» Arbeitsauftrag 1
Übertrage bitte aus der Auflistung unverändert die Zeilen von der Zeile mit „Here are some“ bis einschließlich der Zeile mit „for bird enthusiasts“.

━━━━━━━━

Am Nachmittag lag das Zentrum rund 90 Kilometer südöstlich von Cape May im US-Staat New Jersey und drehte mit einer Geschwindigkeit von etwa 44 Stundenkilometern aufs Festland zu. Hunderttausende Menschen waren bereits aufgefordert worden, sich in Sicherheit zu bringen. In New York appellierte Bürgermeister Michael Bloomberg noch einmal an die Einwohner tief gelegener Gegenden: "Gehen Sie sofort. Die Verhältnisse verschlechtern sich sehr schnell, und das Zeitfenster für sie, gefahrlos herauszukommen, schließt sich rasch."
"Sandy" vereint sich mit einem Wintersturm
"Sandy" begann nach Angaben von Meteorologen unterdessen seinen tropischen Charakter zu verlieren und sich wie befürchtet mit einem Wintersturm zu vereinen, der im US-Staat West Virginia bereits zu starkem Schneefall führt. Die Fachleute erwarten, dass das Unwetter dadurch an Intensität einbüßt, aber an Umfang gewinnt.
In den Küstenstädten brachten sich bereits Hunderttausende Anwohner aus den ufernahen Regionen in Sicherheit, Tausende Geschäfte bleiben geschlossen. Busse und Bahnen blieben vielerorts seit Sonntagabend in den Depots, Flugverbindungen wurden gestrichen. Die Wetteragentur sagte ein lebensbedrohliches Anschwellen des Sturmes, Böen in Hurrikan-Stärke an der Künste und heftige Schneefälle in den Appalachen voraus.
Historisches Schiff "MS Bounty" gerät durch "Sandy" in Seenot und sinkt
Auf seinem Weg in Richtung USA sind durch "Sandy" wohl zwei weitere Menschen getötet worden, nachdem der Hurrikan in der Karibik mindestens 66 Menschen den Tod brachte. Die US-Küstenwache rettete mit Helikoptern 14 von 16 Besatzungsmitgliedern des Dreimasters "Bounty", eines Nachbaus der historischen "HMS Bounty". Die beiden übrigen werden in den aufgewühlten Gewässern vermisst. Auf dem Nachbau wurde der Film "Die Meuterei auf der Bounty" gedreht, der auf historischen Begebenheiten beruht. Das Filmschiff versank kurz nach der Rettungsaktion, wie die Küstenwache mitteilte.

━━━━━━━━

» Arbeitsauftrag 2
Gib den Textauszug von „Am Nachmittag lag“ bis einschließlich „an Umfang gewinnt.“ wortwörtlich wieder.

» Übungsmaterial
━━━━━━━━

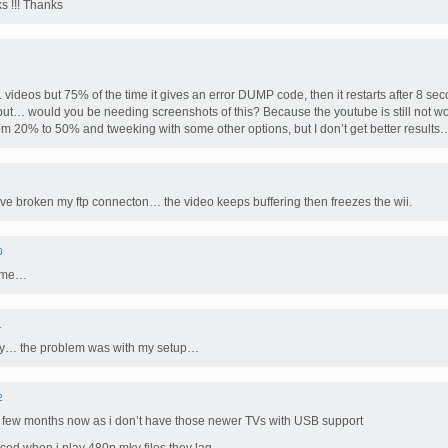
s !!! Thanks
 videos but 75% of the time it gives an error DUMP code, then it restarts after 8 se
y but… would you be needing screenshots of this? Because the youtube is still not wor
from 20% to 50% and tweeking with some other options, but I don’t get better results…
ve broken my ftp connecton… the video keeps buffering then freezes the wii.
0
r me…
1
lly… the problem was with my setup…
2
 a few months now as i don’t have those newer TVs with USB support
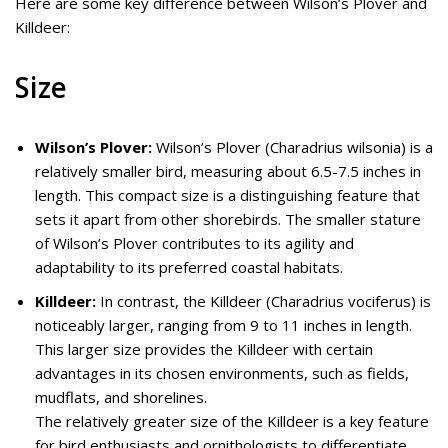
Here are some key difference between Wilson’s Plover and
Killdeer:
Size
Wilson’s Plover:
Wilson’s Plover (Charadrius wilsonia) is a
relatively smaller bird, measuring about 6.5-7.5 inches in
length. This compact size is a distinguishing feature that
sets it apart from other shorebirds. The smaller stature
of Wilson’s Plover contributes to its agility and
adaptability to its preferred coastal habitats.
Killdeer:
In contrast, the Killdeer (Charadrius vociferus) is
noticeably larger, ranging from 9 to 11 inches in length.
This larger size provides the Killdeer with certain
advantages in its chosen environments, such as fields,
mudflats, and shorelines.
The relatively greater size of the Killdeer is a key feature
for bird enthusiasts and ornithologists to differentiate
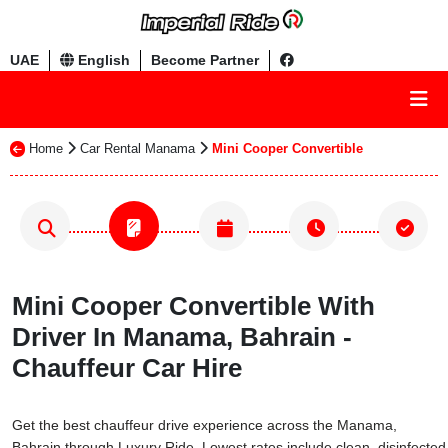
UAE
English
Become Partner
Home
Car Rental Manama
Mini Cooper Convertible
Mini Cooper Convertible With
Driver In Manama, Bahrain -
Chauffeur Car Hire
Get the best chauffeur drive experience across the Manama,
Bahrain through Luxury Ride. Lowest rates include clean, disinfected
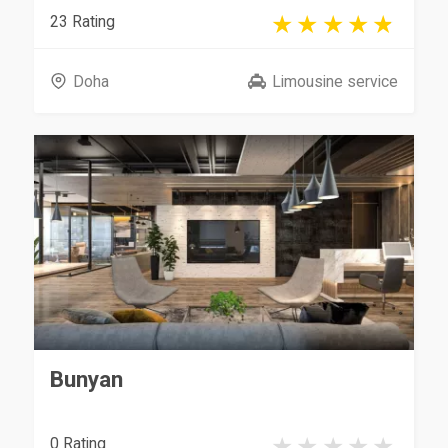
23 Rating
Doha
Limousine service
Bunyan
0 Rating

━━━━━━━━

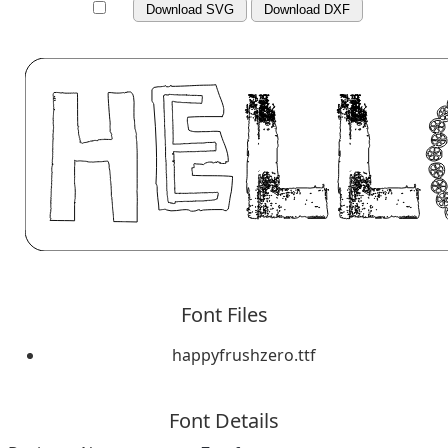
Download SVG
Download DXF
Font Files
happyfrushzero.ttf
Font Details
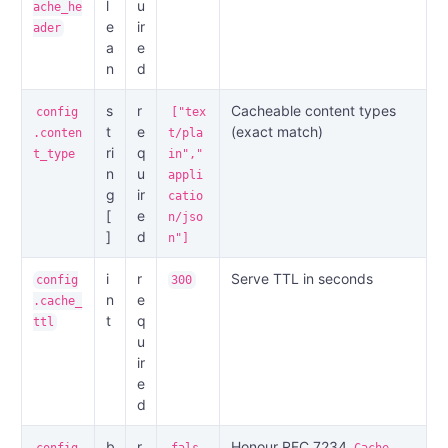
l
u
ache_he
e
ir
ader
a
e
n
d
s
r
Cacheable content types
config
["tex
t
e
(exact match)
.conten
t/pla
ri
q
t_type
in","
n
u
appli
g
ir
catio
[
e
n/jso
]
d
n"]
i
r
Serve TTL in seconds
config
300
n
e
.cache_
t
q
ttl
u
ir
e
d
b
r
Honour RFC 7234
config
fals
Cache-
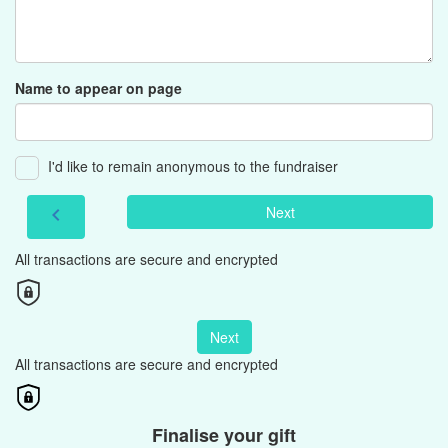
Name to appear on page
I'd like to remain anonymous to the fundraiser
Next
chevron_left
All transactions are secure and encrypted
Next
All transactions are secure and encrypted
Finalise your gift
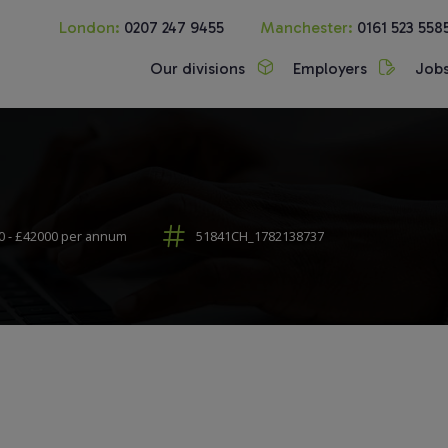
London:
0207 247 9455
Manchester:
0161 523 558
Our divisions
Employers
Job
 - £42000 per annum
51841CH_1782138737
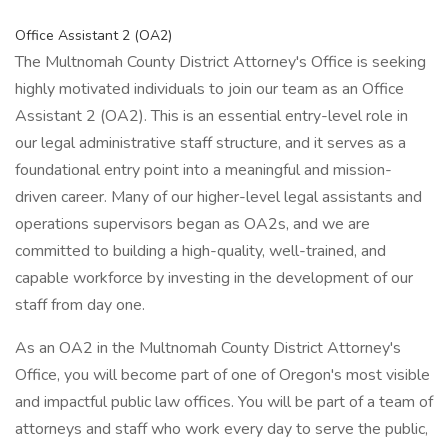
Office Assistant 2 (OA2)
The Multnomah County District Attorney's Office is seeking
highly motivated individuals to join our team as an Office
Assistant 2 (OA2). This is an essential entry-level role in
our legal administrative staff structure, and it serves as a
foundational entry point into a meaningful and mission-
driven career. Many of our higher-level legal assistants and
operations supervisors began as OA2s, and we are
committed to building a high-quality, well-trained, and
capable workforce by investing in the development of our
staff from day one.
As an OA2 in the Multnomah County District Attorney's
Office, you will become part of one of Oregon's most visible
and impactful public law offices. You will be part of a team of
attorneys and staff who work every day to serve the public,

━━━━━━━━

» Endgültige Antwort 1
Here are some key difference between Wilson’s Plover and
Killdeer:
Size
Wilson’s Plover:
Wilson’s Plover (Charadrius wilsonia) is a
relatively smaller bird, measuring about 6.5-7.5 inches in
length. This compact size is a distinguishing feature that
sets it apart from other shorebirds. The smaller stature
of Wilson’s Plover contributes to its agility and
adaptability to its preferred coastal habitats.
Killdeer:
In contrast, the Killdeer (Charadrius vociferus) is
noticeably larger, ranging from 9 to 11 inches in length.
This larger size provides the Killdeer with certain
advantages in its chosen environments, such as fields,
mudflats, and shorelines.
The relatively greater size of the Killdeer is a key feature
for bird enthusiasts and ornithologists to differentiate

» Endgültige Antwort 2
Am Nachmittag lag das Zentrum rund 90 Kilometer südöstlich von Cape May im US-Staat New Jersey und drehte mit einer Geschwindigkeit von etwa 44 Stundenkilometern aufs Festland zu. Hunderttausende Menschen waren bereits aufgefordert worden, sich in Sicherheit zu bringen. In New York appellierte Bürgermeister Michael Bloomberg noch einmal an die Einwohner tief gelegener Gegenden: "Gehen Sie sofort. Die Verhältnisse verschlechtern sich sehr schnell, und das Zeitfenster für sie, gefahrlos herauszukommen, schließt sich rasch."
"Sandy" vereint sich mit einem Wintersturm
"Sandy" begann nach Angaben von Meteorologen unterdessen seinen tropischen Charakter zu verlieren und sich wie befürchtet mit einem Wintersturm zu vereinen, der im US-Staat West Virginia bereits zu starkem Schneefall führt. Die Fachleute erwarten, dass das Unwetter dadurch an Intensität einbüßt, aber an Umfang gewinnt.